++++ SOURCE DATA

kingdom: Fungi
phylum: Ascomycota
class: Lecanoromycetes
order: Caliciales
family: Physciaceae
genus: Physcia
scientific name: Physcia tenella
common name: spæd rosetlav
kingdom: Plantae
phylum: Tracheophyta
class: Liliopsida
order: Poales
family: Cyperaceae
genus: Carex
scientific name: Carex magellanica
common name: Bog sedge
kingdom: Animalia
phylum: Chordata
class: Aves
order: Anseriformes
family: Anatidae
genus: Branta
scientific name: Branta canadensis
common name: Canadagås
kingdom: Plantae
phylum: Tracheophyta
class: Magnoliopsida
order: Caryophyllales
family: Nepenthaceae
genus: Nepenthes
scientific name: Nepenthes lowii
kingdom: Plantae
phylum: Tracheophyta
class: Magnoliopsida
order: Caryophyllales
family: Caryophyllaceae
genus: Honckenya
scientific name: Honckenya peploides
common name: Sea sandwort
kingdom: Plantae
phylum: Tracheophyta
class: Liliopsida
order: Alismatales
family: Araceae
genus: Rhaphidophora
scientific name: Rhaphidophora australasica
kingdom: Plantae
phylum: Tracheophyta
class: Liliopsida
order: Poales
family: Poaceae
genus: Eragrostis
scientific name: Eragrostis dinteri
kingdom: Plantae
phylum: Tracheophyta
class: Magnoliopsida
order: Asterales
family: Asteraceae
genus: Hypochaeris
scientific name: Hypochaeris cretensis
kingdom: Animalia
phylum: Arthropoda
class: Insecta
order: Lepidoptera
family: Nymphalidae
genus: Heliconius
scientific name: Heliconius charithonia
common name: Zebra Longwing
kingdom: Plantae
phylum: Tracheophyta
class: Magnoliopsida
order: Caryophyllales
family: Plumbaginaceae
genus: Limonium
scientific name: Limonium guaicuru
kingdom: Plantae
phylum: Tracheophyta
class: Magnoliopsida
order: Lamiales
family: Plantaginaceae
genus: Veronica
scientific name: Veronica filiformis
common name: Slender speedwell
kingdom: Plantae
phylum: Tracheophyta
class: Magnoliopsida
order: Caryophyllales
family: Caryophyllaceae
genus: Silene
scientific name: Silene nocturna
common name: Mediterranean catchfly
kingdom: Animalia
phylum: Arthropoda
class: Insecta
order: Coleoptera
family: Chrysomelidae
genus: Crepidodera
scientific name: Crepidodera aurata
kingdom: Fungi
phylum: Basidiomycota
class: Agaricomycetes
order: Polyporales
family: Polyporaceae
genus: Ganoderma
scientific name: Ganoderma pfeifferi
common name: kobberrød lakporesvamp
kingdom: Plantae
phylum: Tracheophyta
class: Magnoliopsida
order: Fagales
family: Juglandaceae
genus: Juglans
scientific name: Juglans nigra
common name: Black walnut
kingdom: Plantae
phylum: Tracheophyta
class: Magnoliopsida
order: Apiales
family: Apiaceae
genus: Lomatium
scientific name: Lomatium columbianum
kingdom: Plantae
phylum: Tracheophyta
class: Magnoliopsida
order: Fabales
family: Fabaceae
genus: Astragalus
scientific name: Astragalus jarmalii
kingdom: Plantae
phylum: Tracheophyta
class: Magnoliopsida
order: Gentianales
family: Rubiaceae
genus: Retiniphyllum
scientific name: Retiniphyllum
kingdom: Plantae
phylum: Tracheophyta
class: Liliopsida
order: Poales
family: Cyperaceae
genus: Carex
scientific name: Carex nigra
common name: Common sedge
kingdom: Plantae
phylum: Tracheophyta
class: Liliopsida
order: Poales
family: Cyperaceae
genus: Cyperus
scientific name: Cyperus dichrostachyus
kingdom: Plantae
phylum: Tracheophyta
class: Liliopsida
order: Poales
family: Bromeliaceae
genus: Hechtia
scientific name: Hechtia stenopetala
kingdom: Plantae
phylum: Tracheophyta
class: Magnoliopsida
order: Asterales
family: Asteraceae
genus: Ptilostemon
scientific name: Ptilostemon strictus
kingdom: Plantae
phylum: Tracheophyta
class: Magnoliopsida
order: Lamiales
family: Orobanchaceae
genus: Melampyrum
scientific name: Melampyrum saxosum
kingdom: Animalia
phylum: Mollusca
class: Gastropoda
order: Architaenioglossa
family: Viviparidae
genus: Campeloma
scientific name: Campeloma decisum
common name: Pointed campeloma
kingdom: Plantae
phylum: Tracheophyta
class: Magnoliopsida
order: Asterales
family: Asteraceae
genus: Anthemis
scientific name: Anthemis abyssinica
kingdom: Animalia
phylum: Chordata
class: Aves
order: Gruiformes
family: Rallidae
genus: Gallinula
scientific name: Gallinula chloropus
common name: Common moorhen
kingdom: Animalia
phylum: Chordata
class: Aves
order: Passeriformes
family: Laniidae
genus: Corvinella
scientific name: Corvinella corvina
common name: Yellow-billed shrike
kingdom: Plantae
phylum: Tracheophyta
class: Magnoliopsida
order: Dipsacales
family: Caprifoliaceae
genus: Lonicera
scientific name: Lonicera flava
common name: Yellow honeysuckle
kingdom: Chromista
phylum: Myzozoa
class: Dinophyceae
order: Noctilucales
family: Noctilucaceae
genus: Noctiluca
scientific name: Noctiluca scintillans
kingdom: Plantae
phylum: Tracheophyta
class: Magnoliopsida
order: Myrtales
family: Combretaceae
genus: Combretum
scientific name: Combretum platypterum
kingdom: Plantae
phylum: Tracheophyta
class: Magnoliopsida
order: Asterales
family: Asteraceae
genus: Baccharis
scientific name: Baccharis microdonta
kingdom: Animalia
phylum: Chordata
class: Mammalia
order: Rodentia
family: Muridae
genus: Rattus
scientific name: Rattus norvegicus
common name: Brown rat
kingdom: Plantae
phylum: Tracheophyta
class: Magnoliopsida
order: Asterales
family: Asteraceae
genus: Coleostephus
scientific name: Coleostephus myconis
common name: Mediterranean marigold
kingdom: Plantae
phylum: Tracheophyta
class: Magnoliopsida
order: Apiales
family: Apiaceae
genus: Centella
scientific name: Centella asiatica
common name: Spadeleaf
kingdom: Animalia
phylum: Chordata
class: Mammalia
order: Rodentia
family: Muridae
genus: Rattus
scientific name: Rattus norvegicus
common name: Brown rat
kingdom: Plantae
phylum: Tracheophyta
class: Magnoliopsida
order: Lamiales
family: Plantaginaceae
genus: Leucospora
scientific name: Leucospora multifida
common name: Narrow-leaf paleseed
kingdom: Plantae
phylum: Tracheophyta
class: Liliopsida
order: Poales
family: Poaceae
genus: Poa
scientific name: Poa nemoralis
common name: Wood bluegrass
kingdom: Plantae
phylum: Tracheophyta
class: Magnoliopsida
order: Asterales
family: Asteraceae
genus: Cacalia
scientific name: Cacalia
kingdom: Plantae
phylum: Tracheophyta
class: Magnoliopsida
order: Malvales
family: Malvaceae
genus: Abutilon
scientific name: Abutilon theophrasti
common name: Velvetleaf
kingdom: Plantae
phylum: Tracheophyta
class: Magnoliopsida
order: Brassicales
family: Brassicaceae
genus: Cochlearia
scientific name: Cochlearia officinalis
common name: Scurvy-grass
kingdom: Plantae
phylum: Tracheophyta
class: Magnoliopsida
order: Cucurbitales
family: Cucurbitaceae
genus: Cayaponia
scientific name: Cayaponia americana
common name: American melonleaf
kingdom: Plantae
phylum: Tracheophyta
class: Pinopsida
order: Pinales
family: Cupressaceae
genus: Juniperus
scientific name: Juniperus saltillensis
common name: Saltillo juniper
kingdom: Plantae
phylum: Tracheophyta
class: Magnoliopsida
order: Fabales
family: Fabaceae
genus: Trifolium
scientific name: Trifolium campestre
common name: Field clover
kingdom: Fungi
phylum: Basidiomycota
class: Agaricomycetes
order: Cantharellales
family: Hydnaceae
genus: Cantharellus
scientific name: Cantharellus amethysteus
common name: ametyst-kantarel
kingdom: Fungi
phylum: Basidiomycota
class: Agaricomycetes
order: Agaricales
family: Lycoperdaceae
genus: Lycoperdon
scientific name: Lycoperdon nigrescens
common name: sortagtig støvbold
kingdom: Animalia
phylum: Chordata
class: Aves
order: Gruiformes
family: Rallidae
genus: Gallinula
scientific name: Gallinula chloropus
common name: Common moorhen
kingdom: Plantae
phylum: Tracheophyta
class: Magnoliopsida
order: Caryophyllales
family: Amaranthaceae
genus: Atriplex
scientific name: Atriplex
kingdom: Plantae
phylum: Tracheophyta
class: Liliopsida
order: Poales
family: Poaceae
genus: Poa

++++++++

DIRECTIVE: Repeat the records word for word, starting with their first line and going on through the line with "genus: Ganoderma".

EXERCISE ANSWER:
kingdom: Fungi
phylum: Ascomycota
class: Lecanoromycetes
order: Caliciales
family: Physciaceae
genus: Physcia
scientific name: Physcia tenella
common name: spæd rosetlav
kingdom: Plantae
phylum: Tracheophyta
class: Liliopsida
order: Poales
family: Cyperaceae
genus: Carex
scientific name: Carex magellanica
common name: Bog sedge
kingdom: Animalia
phylum: Chordata
class: Aves
order: Anseriformes
family: Anatidae
genus: Branta
scientific name: Branta canadensis
common name: Canadagås
kingdom: Plantae
phylum: Tracheophyta
class: Magnoliopsida
order: Caryophyllales
family: Nepenthaceae
genus: Nepenthes
scientific name: Nepenthes lowii
kingdom: Plantae
phylum: Tracheophyta
class: Magnoliopsida
order: Caryophyllales
family: Caryophyllaceae
genus: Honckenya
scientific name: Honckenya peploides
common name: Sea sandwort
kingdom: Plantae
phylum: Tracheophyta
class: Liliopsida
order: Alismatales
family: Araceae
genus: Rhaphidophora
scientific name: Rhaphidophora australasica
kingdom: Plantae
phylum: Tracheophyta
class: Liliopsida
order: Poales
family: Poaceae
genus: Eragrostis
scientific name: Eragrostis dinteri
kingdom: Plantae
phylum: Tracheophyta
class: Magnoliopsida
order: Asterales
family: Asteraceae
genus: Hypochaeris
scientific name: Hypochaeris cretensis
kingdom: Animalia
phylum: Arthropoda
class: Insecta
order: Lepidoptera
family: Nymphalidae
genus: Heliconius
scientific name: Heliconius charithonia
common name: Zebra Longwing
kingdom: Plantae
phylum: Tracheophyta
class: Magnoliopsida
order: Caryophyllales
family: Plumbaginaceae
genus: Limonium
scientific name: Limonium guaicuru
kingdom: Plantae
phylum: Tracheophyta
class: Magnoliopsida
order: Lamiales
family: Plantaginaceae
genus: Veronica
scientific name: Veronica filiformis
common name: Slender speedwell
kingdom: Plantae
phylum: Tracheophyta
class: Magnoliopsida
order: Caryophyllales
family: Caryophyllaceae
genus: Silene
scientific name: Silene nocturna
common name: Mediterranean catchfly
kingdom: Animalia
phylum: Arthropoda
class: Insecta
order: Coleoptera
family: Chrysomelidae
genus: Crepidodera
scientific name: Crepidodera aurata
kingdom: Fungi
phylum: Basidiomycota
class: Agaricomycetes
order: Polyporales
family: Polyporaceae
genus: Ganoderma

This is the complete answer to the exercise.